Blue comments on his first year in the position, goals for the upcoming school year, future
In May 2016, UC Davis named Kevin Blue its new director of athletics. Previously, he worked as the senior associate athletics director for external relations at Stanford University, where he served a seven-year tenure. During his time at Stanford he helped oversee relations with key sponsors such as the Pac-12 Network.
At UC Davis, Blue oversees all 23 athletic teams in a program that competes at the NCAA Division I level. About 600 student-athletes included in these teams also compete in other various conferences, such as the Big West Conference, the Big Sky Conference, the Mountain Pacific Sports Federation, the America East Conference and the Western Water Polo Association.
After coming into a high-level position, and finishing his first year as the director of athletics, The California Aggie had the chance to sit down with Kevin Blue to recap his first year as well as lay out plans for the current year and the future of UC Davis Athletics.
Last year  was your first year as director of athletics. How do you feel it went?
I think it was a good year. There were a lot of positive steps forward in the athletic program. The campus community has been very supportive in my transition to the UC Davis campus and I have appreciated that very much. [I am] feeling optimistic about the direction of the athletics program as a part of the university.
What did you learn from your first year on the job and how does that affect how you are approaching this year?
I learned a lot of things, as I do every year. I would say at the top of that list is that I learned how invested our student athletes are in being successful not only in competition but in their academic work and preparing themselves to be successful for the rest of their lives. The student-athletes are a dedicated group of undergraduates, and that was reinforced to me during my first year. I also learned that when done well, athletics can be a valuable program for the university at large.
What were your goals going into your first year for UC Davis sports?

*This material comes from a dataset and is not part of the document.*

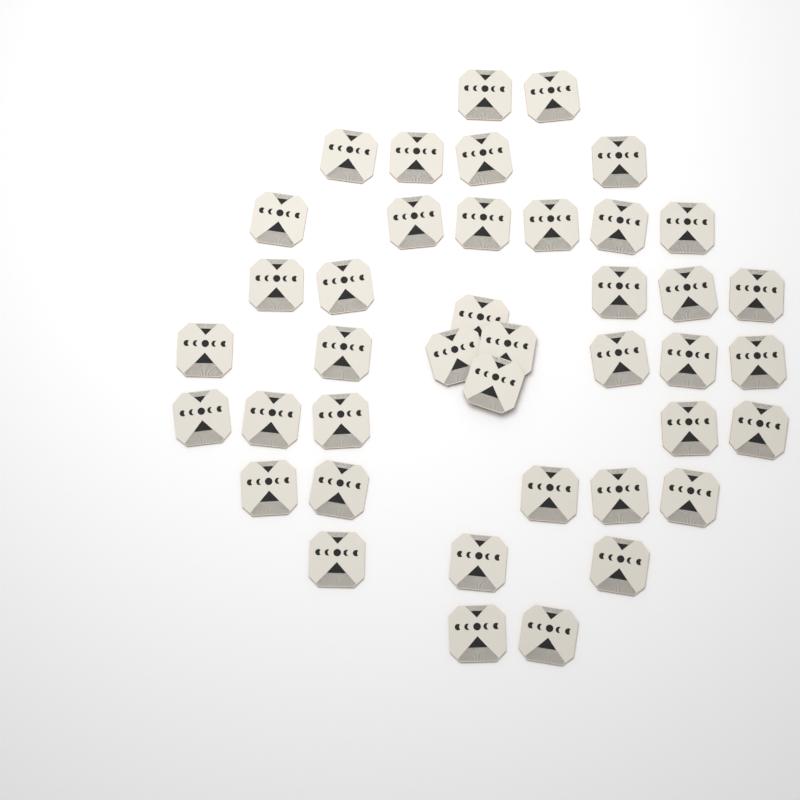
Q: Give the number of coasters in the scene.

Which goals were accomplished and which are still ongoing?
Strictly, we have goals from a fundraising standpoint that we exceeded last year and we hope to exceed them again this year. But we really just approach every day with the intent of improving the organization and are pretty focused taking it one day at a time. The results end up taking care of themselves.

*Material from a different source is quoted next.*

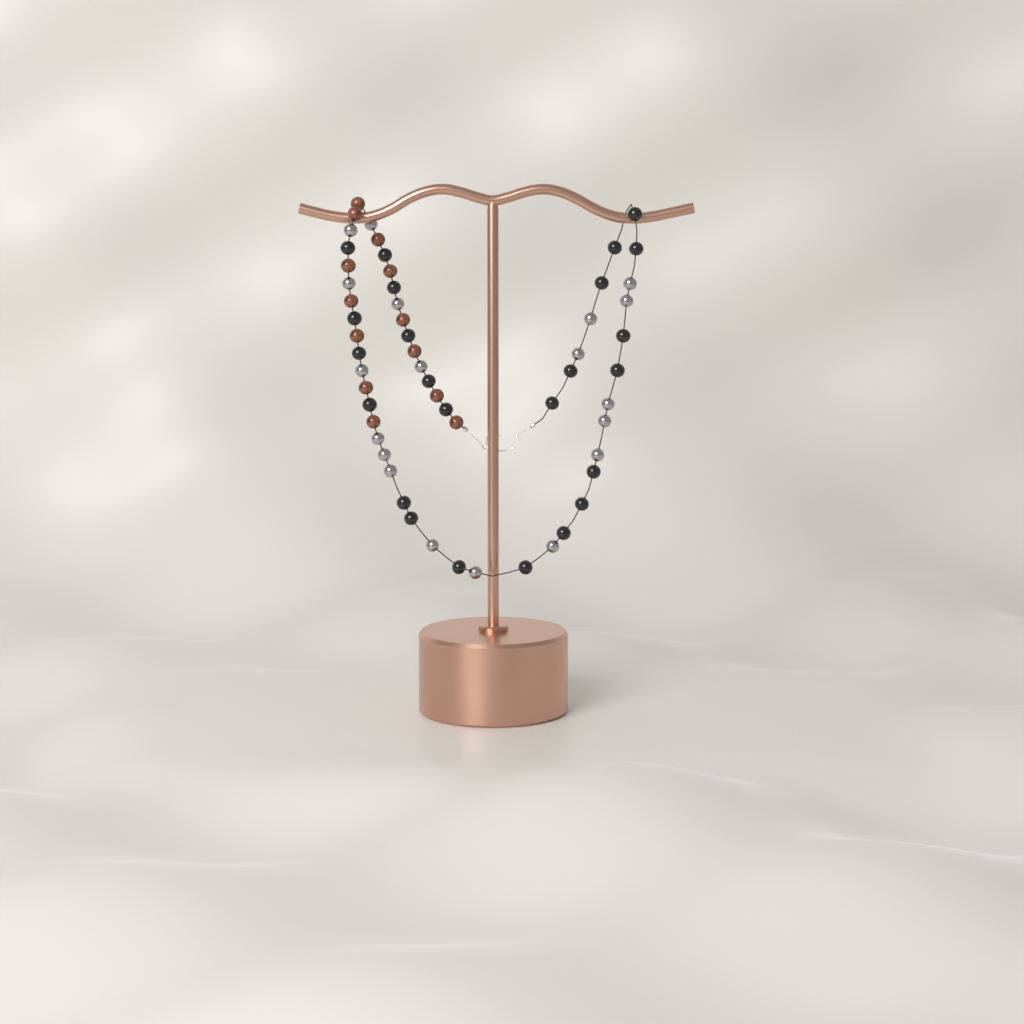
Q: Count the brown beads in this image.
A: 13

Recently, there have been a lot of new coaching positions hired on various sports teams on campus. What was the general plan for all of these new hires?
We are always interested in bringing people into the organization that have the same value system as the university in regards to athletics: highly competent and are able to produce very competitive teams, while also embracing the scholar athlete ideal and all of the great things that go along with the university and its focus academically and in the community. The people we brought on board we feel represent that.
I have overheard players and coaches talking about your personal involvement in athletics, and how they appreciate your presence at games and trying to really develop a connection with the players. Any comments?
It’s a good question. We have 23 teams and many important needs, so I can only be at one place at one time, but I do try my best to experience first-hand our events and to be around our teams on a first-hand basis as much as possible. It really helps me understand the opportunities, successes and challenges that everybody faces.
In a perfect world, what does the future hold for UC Davis sports?
To tell you the truth, I would just like to see our teams continue to improve, to see a continuation of a building of enthusiasm among all the students and community members about athletics. I would like to see us be successful in continuing to fundraise effectively. I think that athletics has the opportunity and is increasingly serving as a rallying point for the university, and we would like to continue to build upon that.